* [Supplied text]
Battleground (2012)

BATTLEGROUND

 

A Blu-Ray for £1! The first (and only so far) that I have seen in Poundland, Battleground is the debut feature from writer/director Neil Mackay and comes in the form of an entertaining action/thriller B-Movie. Fast-paced and action-packed, Battleground plays as a low-budget melding of Predator and The Deer Hunter.

Six bank robbers, led by Mitch (Bryan Larkin), find themselves holed up in an abandoned cabin in the woods after their hesit goes awry. Awaiting extraction their van is stolen and they come across a terrified and distressed woman. It quickly becomes apparent that they are being hunted by someone. Hugh Lambe plays the presence in the forest. A seemingly omnipotent but severely disturbed Vietnam vet who, with a gloriously small amount of back story, is living in the woods killing and mutilating passers by.

* [Data extracts]

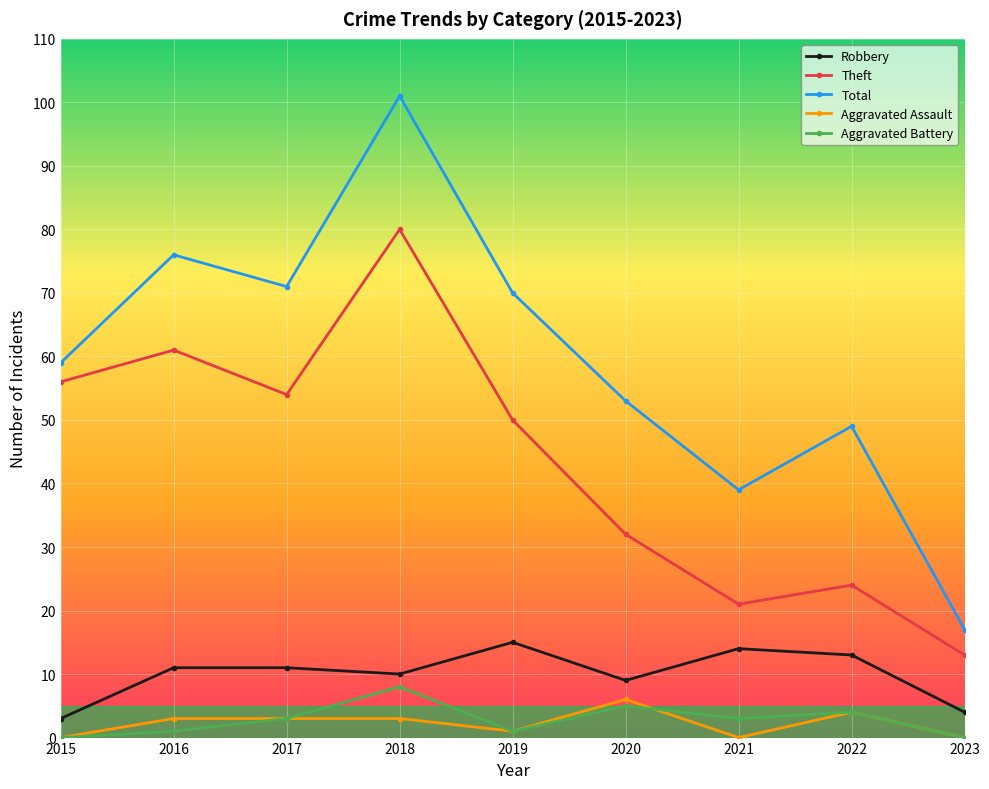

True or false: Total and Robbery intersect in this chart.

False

==

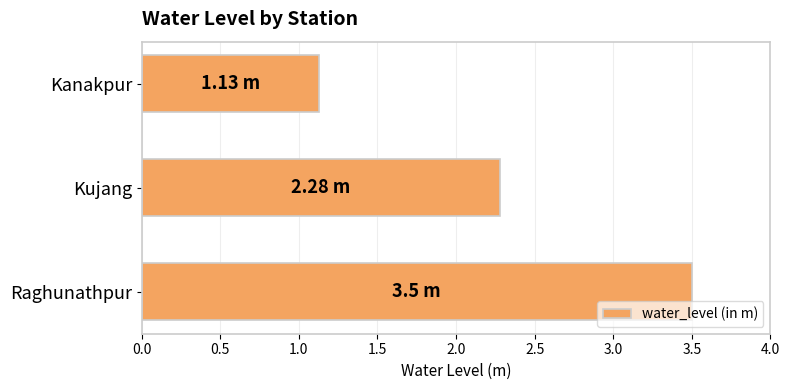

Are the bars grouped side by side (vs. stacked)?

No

* [Assigned task] Copy out the passage of the Battleground review from "Six bank robbers, led" up to and including "mutilating passers by.".

* [Answer to the exercise]
Six bank robbers, led by Mitch (Bryan Larkin), find themselves holed up in an abandoned cabin in the woods after their hesit goes awry. Awaiting extraction their van is stolen and they come across a terrified and distressed woman. It quickly becomes apparent that they are being hunted by someone. Hugh Lambe plays the presence in the forest. A seemingly omnipotent but severely disturbed Vietnam vet who, with a gloriously small amount of back story, is living in the woods killing and mutilating passers by.